Sustainable [style](http://www.sustainablestyle.org/) jumped right out of the screen. The header blared, “look fabulous, live well, do good.” A little further down, the site offered a strategy to everyone seeking to capture the sustainable style market.
* Be the premier resource on sustainable lifestyles and design: 
provide useful and up-to-date information and resources to both design professionals and consumers so that they can more easily incorporate sustainability into their work and/or lives
* Use the market: increase both the supply of and demand for sustainable products and services in the many and diverse style/design industries
* Dangle cocktail carrots: When it comes to using a carrot or a stick, we choose the carrot as there are lots of other groups out there that are very good at the stick approach. Better yet we use tiny cocktail carrots…sometimes even the smallest positive reinforcement can create big change.
* Surprise consumers: highlight the amount and breadth of sustainability already underway across the many and diverse style/design industries
* Keep sustainability in the media. Insure continuous forward progress to counteract the perception of sustainability as ‘fits and starts’ (a green building here, a fashion designer using organic cotton there…)
* Promote cross-industry awareness and inspiration: work to promote cross-industry learning and projects so that industries are aware of innovations in other industries that might be applicable in their own industry
* Use popular culture to influence consumer choices: provide high profile lifestyle role models to inspire consumers to make more sustainable personal lifestyle choices themselves
Because the way we are immersed in and use language can easily create blindness and deafness, it is easy to attribute “greenwashing” to people who talk about their sustainable activities. Some may indeed be dissembling, but most are genuine in their desire to lessen the load on the Earth. The only way to help the latter is to give them a new vocabulary, with which they can create a new story.

3 Replies to “Is Sustainable X Really Sustainable?”

  1. First, there isn’t any earth-friendly way. One can only create relatively less impact. If there actions make them think they are solving the problems of unsustainability and fail to make them aware of broader responsibility to care for the Planet, then, in the long run, nothing much will change in the culture that leads us in the wring direction.
    Second, sustainable development is only a slightly modified economic model than the one that has created the problems. Growth on a finite planet has to stop at some point, but economic theory rests on ever more production and consumption.

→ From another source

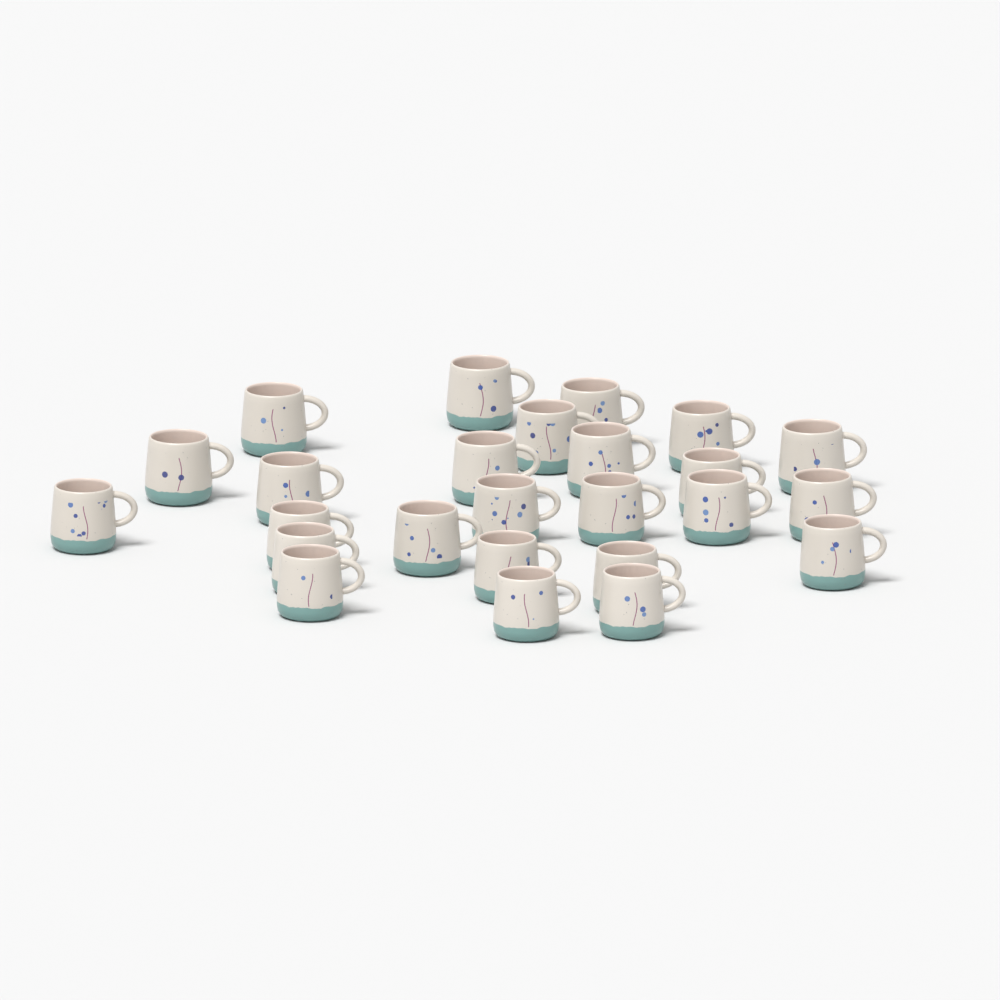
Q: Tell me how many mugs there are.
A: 25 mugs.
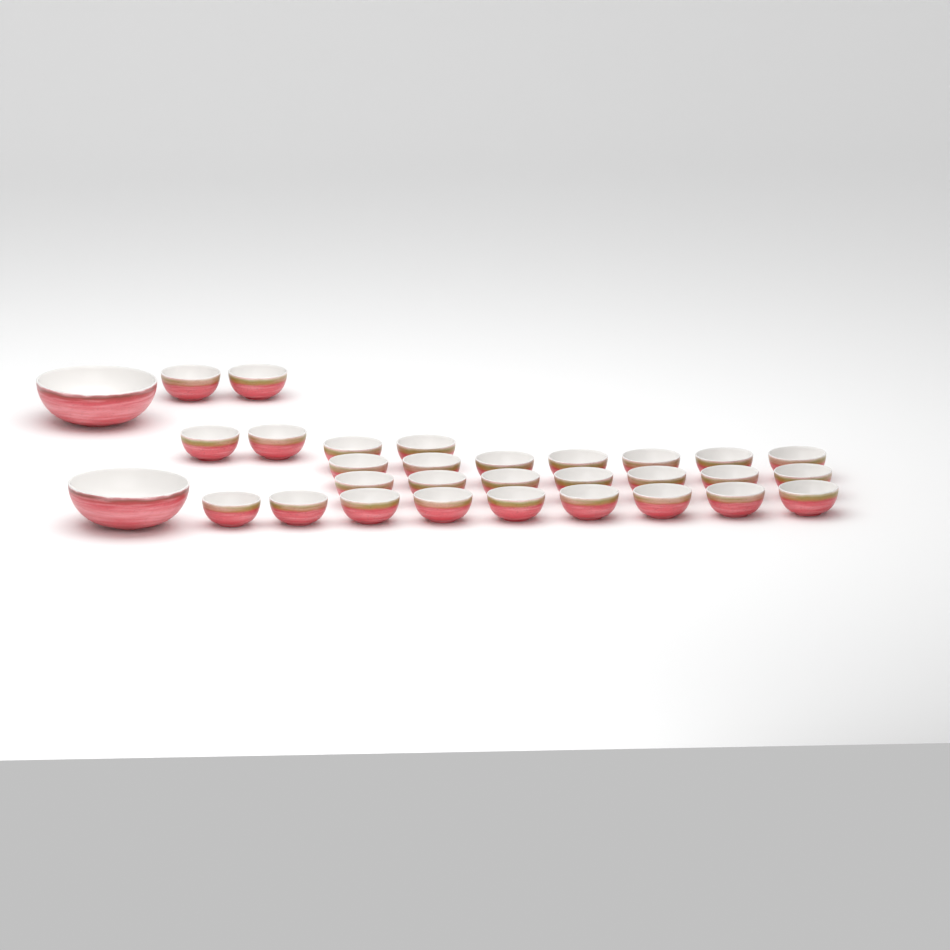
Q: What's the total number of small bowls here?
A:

  2. The difficulty I see is the balance between “raising awareness” and actually being effective at living within a sustainable system. I agree that we have to make a complete shift from our current model of consumption to a “life cycle” approach to living on the Earth. The big question to me is: How do we make the transition? In my opinion, it has to occur on a personal level. That is, it cannot be effectively “forced” on a population through legislation, etc., but must be realized/understood by all individuals. So, can this transition be done by degrees (encouraging “sustainable development” today so that it raises awareness of the actual impact of living in our culture today), or does it require a relatively rapid “paradigm shift” in how we live our lives on this planet?

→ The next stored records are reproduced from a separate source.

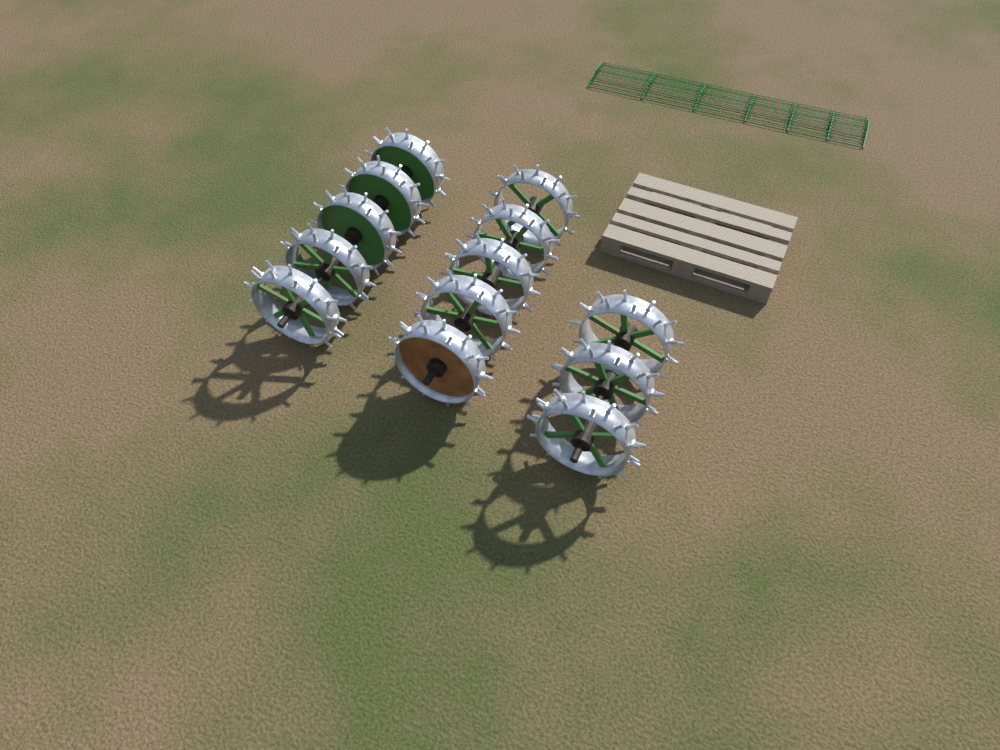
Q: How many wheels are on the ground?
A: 13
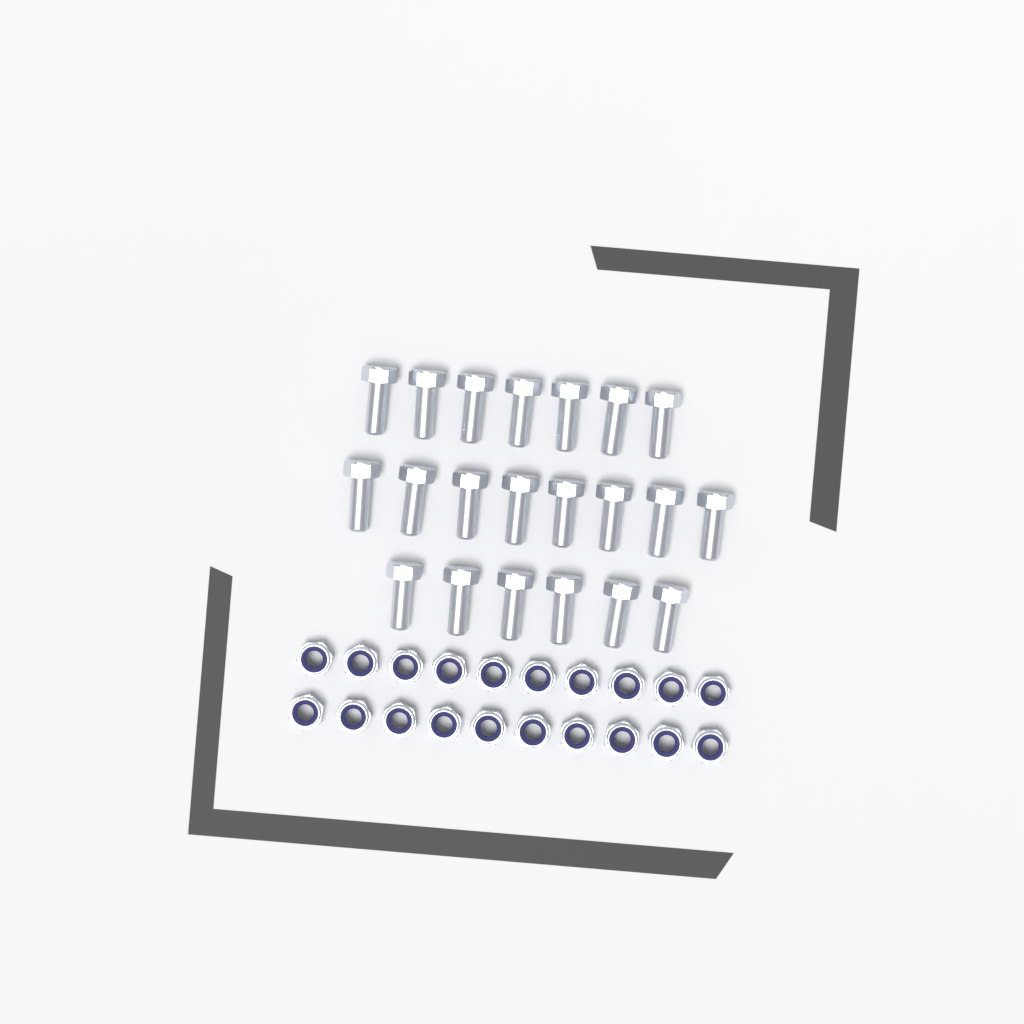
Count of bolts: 21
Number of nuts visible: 20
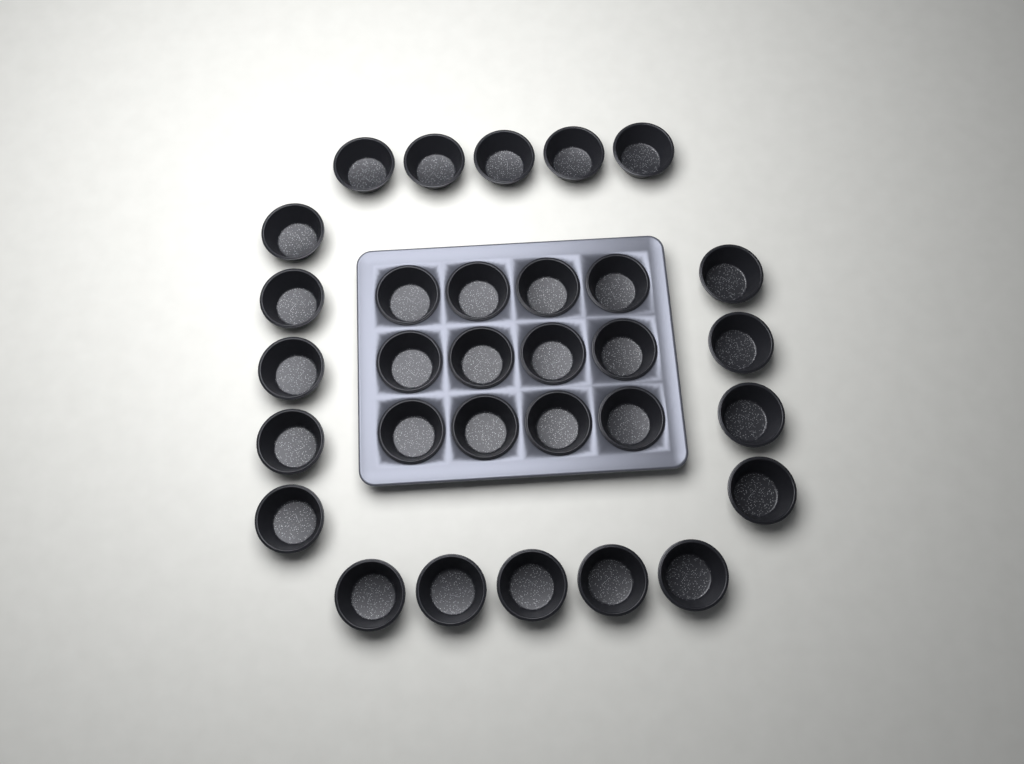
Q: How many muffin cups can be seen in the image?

  3. I agree with you. Change has to happen one person at a time. The strategy is my book is grounded in creating awareness in individuals through the use of encoded values and norms in the everyday artifacts they use. The Kuhnian paradigm shifts you mention can happen quickly in a tight scientific discipline like physics, but societal paradigm change can only occur slowly. But at some point it can reach a “tipping point,” at which time change would accelerate.